— start of Recorded information —

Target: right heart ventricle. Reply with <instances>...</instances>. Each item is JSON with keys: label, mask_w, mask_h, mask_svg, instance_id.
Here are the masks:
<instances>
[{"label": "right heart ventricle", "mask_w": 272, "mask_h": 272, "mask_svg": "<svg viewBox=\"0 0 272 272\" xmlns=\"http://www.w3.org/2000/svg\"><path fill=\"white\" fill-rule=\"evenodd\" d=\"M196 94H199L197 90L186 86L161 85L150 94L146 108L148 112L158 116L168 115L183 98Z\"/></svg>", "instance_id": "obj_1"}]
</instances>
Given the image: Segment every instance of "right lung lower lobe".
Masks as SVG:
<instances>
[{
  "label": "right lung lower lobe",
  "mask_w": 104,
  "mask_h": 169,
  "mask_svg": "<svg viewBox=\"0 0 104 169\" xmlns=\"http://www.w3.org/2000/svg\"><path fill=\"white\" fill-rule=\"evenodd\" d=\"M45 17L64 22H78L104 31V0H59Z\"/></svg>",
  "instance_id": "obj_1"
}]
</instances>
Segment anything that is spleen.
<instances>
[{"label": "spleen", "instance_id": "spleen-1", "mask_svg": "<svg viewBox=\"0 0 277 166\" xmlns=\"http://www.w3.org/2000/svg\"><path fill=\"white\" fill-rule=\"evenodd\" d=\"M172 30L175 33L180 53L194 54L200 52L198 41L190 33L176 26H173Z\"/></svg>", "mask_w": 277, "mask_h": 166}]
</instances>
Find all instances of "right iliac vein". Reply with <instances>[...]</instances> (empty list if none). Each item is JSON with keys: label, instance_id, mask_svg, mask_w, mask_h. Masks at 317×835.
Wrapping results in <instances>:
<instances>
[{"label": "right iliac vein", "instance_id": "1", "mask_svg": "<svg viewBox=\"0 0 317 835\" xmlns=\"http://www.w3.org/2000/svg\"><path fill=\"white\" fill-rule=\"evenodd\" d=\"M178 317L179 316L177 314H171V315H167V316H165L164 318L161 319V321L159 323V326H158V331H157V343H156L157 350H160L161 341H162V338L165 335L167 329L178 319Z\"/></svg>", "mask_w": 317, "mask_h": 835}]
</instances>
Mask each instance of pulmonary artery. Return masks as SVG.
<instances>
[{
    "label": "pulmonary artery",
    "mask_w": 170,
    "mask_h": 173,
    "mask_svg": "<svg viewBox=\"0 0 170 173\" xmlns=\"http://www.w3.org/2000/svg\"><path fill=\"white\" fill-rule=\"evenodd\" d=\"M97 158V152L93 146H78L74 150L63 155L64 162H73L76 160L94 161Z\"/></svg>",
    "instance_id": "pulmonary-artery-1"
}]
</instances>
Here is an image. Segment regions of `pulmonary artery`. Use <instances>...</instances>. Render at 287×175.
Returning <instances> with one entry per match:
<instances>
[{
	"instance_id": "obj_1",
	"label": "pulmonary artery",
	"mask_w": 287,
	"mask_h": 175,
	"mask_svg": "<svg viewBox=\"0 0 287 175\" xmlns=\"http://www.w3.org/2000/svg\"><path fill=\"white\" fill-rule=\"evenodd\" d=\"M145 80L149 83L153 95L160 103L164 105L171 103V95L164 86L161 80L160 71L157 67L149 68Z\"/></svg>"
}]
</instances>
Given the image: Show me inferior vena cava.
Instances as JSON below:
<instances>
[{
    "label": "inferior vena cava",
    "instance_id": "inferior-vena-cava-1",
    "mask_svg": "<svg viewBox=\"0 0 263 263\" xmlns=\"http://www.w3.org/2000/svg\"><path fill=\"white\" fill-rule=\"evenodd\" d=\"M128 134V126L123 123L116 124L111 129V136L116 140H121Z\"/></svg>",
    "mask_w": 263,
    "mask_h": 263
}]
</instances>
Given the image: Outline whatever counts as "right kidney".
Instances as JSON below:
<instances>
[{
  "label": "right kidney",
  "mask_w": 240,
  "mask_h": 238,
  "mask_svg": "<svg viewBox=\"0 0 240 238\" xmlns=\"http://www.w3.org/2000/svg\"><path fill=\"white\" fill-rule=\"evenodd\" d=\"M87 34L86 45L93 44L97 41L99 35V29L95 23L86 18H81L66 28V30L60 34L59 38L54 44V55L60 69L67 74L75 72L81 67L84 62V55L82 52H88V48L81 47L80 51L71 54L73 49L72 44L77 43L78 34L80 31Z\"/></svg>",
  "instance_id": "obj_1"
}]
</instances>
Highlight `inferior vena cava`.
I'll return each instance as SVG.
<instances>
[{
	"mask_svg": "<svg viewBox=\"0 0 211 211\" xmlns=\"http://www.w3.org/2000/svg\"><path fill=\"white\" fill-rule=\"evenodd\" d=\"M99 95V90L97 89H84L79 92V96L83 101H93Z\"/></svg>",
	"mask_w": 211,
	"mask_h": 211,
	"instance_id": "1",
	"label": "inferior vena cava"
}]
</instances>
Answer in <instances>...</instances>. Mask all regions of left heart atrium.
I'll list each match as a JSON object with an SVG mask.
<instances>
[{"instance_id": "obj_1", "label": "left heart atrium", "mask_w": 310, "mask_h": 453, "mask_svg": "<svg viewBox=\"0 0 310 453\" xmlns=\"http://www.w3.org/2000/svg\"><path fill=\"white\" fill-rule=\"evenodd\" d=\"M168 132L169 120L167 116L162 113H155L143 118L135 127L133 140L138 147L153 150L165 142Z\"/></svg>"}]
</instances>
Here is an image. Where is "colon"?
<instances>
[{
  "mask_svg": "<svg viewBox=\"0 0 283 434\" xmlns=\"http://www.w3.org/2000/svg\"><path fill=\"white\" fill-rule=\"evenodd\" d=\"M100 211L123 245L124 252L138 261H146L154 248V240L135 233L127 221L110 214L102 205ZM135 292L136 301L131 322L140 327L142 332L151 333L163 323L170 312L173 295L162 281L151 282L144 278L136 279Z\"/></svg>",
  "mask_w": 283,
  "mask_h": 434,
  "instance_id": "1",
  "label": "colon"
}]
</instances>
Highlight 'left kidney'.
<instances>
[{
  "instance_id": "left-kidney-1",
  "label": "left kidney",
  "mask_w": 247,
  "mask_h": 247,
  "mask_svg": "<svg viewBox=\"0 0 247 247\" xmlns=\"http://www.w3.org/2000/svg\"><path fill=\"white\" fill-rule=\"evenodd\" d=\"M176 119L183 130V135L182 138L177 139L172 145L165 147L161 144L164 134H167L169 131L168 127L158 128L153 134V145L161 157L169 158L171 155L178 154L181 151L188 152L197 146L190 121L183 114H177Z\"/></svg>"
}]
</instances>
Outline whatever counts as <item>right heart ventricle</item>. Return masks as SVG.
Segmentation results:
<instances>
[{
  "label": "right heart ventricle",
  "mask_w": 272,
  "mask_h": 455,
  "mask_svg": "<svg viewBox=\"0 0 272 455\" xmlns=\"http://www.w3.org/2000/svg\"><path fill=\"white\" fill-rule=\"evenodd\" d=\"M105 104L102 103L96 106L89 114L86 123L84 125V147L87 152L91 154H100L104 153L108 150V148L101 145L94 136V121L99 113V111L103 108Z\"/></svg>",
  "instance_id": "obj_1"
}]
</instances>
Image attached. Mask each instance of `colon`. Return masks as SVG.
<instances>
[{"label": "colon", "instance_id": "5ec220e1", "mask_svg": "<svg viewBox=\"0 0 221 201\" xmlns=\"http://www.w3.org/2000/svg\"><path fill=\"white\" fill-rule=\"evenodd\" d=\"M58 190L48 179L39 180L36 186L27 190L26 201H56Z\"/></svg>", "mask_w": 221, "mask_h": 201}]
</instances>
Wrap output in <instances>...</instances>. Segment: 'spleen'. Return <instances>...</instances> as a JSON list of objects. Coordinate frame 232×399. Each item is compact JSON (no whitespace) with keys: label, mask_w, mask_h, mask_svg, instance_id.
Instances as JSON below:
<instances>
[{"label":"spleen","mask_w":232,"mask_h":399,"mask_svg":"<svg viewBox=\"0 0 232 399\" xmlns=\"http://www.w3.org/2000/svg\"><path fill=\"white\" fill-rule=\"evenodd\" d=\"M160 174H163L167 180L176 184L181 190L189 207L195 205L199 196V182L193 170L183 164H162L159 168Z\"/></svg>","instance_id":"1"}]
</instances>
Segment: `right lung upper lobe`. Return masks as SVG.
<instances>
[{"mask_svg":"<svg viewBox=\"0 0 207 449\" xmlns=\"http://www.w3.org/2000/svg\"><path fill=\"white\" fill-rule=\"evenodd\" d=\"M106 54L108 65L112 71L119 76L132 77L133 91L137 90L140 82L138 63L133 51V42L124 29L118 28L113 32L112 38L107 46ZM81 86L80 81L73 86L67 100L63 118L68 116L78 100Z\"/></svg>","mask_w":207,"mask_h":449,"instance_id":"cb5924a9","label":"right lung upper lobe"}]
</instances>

— end of Recorded information —

*Request*: Convert the records, starting at the line that contains "Image attached. Mask" and ending at the last line of the records, into a Markdown table with the columns Row and Line. Give each line its own numbered row and leave out any blank lines.

*The solution*:
| Row | Line |
|---|---|
| 1 | Image attached. Mask each instance of `colon`. Return masks as SVG. |
| 2 | <instances> |
| 3 | [{"label": "colon", "instance_id": "5ec220e1", "mask_svg": "<svg viewBox=\"0 0 221 201\" xmlns=\"http://www.w3.org/2000/svg\"><path fill=\"white\" fill-rule=\"evenodd\" d=\"M58 190L48 179L39 180L36 186L27 190L26 201H56Z\"/></svg>", "mask_w": 221, "mask_h": 201}] |
| 4 | </instances> |
| 5 | Wrap output in <instances>...</instances>. Segment: 'spleen'. Return <instances>...</instances> as a JSON list of objects. Coordinate frame 232×399. Each item is compact JSON (no whitespace) with keys: label, mask_w, mask_h, mask_svg, instance_id. |
| 6 | Instances as JSON below: |
| 7 | <instances> |
| 8 | [{"label":"spleen","mask_w":232,"mask_h":399,"mask_svg":"<svg viewBox=\"0 0 232 399\" xmlns=\"http://www.w3.org/2000/svg\"><path fill=\"white\" fill-rule=\"evenodd\" d=\"M160 174H163L167 180L176 184L181 190L189 207L195 205L199 196V182L193 170L183 164H162L159 168Z\"/></svg>","instance_id":"1"}] |
| 9 | </instances> |
| 10 | Segment: `right lung upper lobe`. Return masks as SVG. |
| 11 | <instances> |
| 12 | [{"mask_svg":"<svg viewBox=\"0 0 207 449\" xmlns=\"http://www.w3.org/2000/svg\"><path fill=\"white\" fill-rule=\"evenodd\" d=\"M106 54L108 65L112 71L119 76L132 77L133 91L137 90L140 82L138 63L133 51V42L124 29L118 28L113 32L112 38L107 46ZM81 86L80 81L73 86L67 100L63 118L68 116L78 100Z\"/></svg>","mask_w":207,"mask_h":449,"instance_id":"cb5924a9","label":"right lung upper lobe"}] |
| 13 | </instances> |